The automatic time-lapse recordings were also interesting. They covered several hours at a stretch without any glitches. Any time the car was running — even warming up while I was shoveling snow — it laid down a video recording. On a basic cell plan, you can automatically download videos to your phone with a direct Wi-Fi connection. You can choose just the exterior, interior or both feeds).
I found the forward videos clear, although it was difficult to make out license plate numbers, particularly at night. Its 140-degree field of view is also much narrower than many other dashcams; the Garmin 65W, for example, has a 180-degree FOV. Nighttime recordings also suffered from some banding distortion. (Raven is aware of the issue and said the software problem would be fixed before the official release.)
While some IoT devices can be controlled only through a smartphone interface, Raven also supports access via a web browser. Log in online, and you'll see where your car is on a map, as well as a recent photo from the car's camera. It also includes a handy trip-sharing feature that you can enable from the site.
When you're heading out on a long (or short) journey, just email friends and family a link and they can track your progress; no need to call or be distracted by having to text your location. And for privacy, the link lasts only for the duration of the trip.
I had the Raven plugged in for several weeks and it never drained my car battery. However, I did notice a drop in voltage after a couple of weeks of being parked. Raven will automatically notify you and switch itself off, however, should the voltage drop below 11.9 volts.
Some Features Still in Beta
The driver-reports portion of the app was not completed in time for our initial review (we will follow up with an update). Anticipated reports should include parameters such as braking, acceleration and speeding. It's the same set of information that some dongles from insurance companies collect for safe-driving discounts. Raven does not have any deals in place with insurers yet.
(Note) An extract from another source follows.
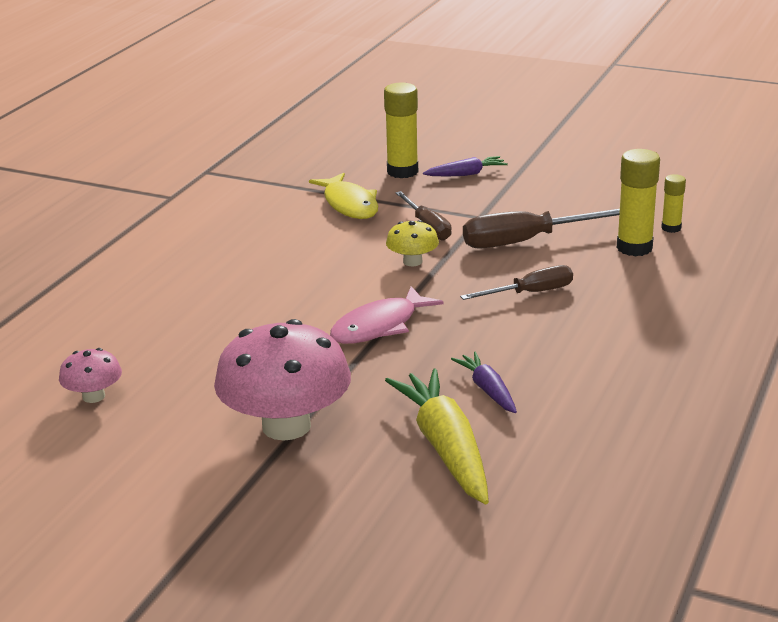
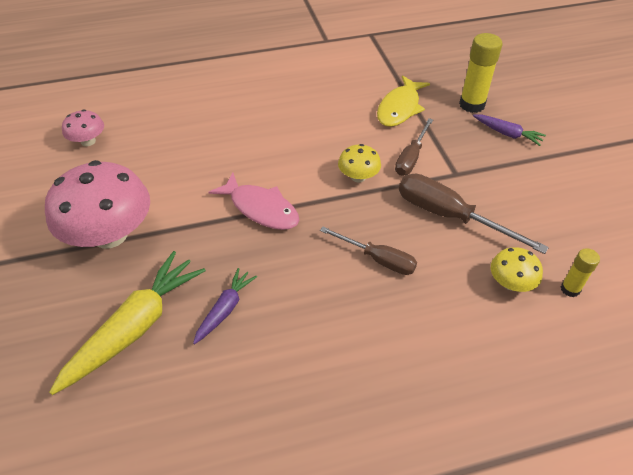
camera: 50 degrees right, 20 degrees up
pink fish [330,286,444,344] -> pink fish turned 150 degrees counterclockwise [208,173,299,230]
yellow glue stick [617,149,660,256] -> yellow mushroom [491,247,543,292]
The other significant element that was not finished in time for our review was the built-in navigation and routing app. Raven will use Mapbox for its navigation. Mapbox uses OpenStreetMap to generate its maps and is primarily known for building custom maps for clients such as Lonely Planet and Lyft. When the navigation software is available for testing, we will update the review.
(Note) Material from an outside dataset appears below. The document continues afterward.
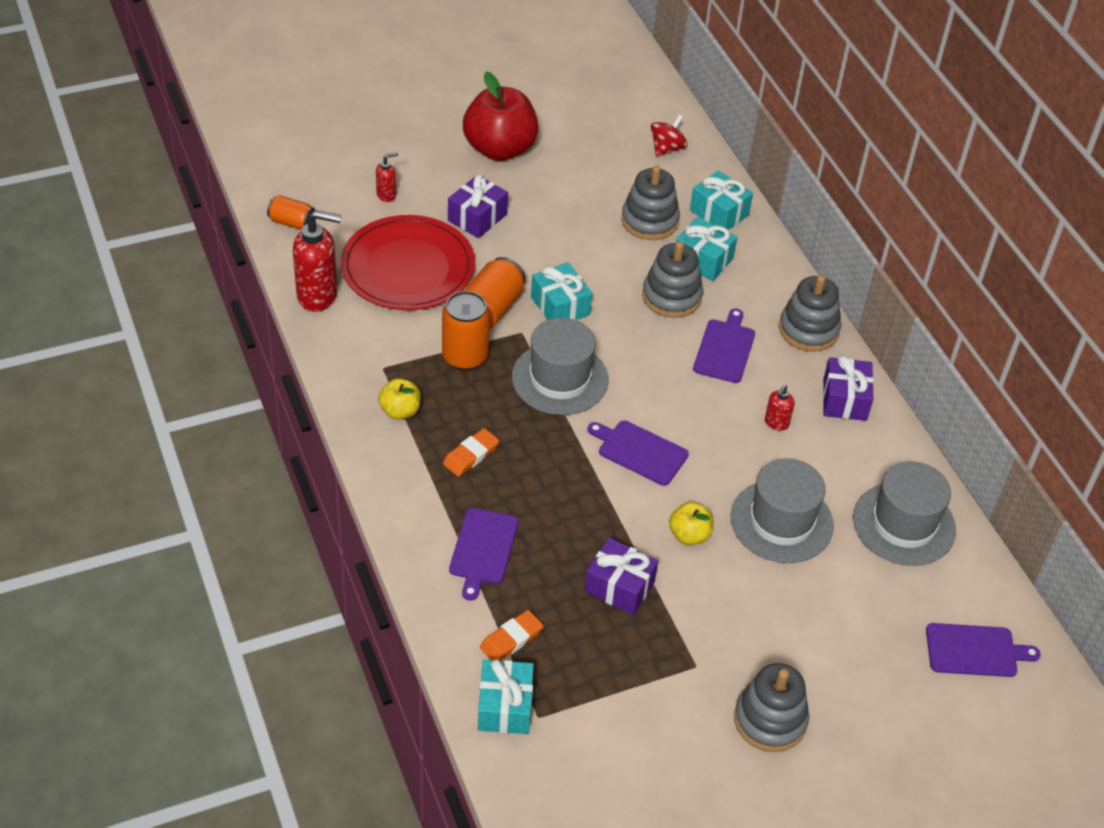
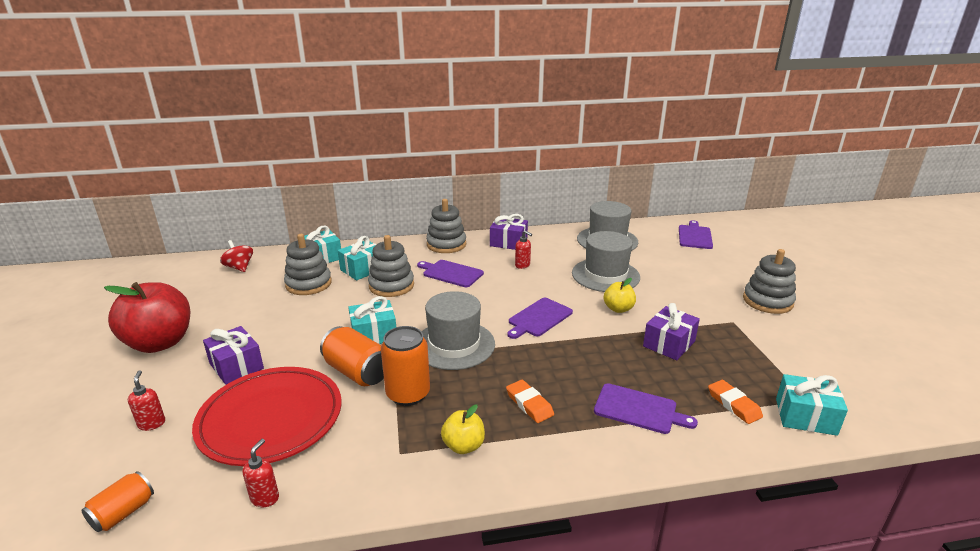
camera: 75 degrees left, 20 degrees down
red soap dispenser [293,210,342,312] -> red soap dispenser [242,439,279,507], size x0.49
Bottom Line: Impressive Start
While the Raven's nearly $300 price may sound steep for a dashboard device, consider that the Garmin Speak Plus is $230, and doesn't have any of the security, diagnostic or connected car features (though it does have Alexa). Many navigation-only devices cost almost $200, and even the forthcoming Owl Cam, which promises many of the same security features as the Raven — but lacks navigation — will be $349 (including one year of limited cell data service).
In its current incarnation — with a couple of pending features planned for the official launch — Raven is a compelling device and the smartest connected-car upgrade yet for older cars.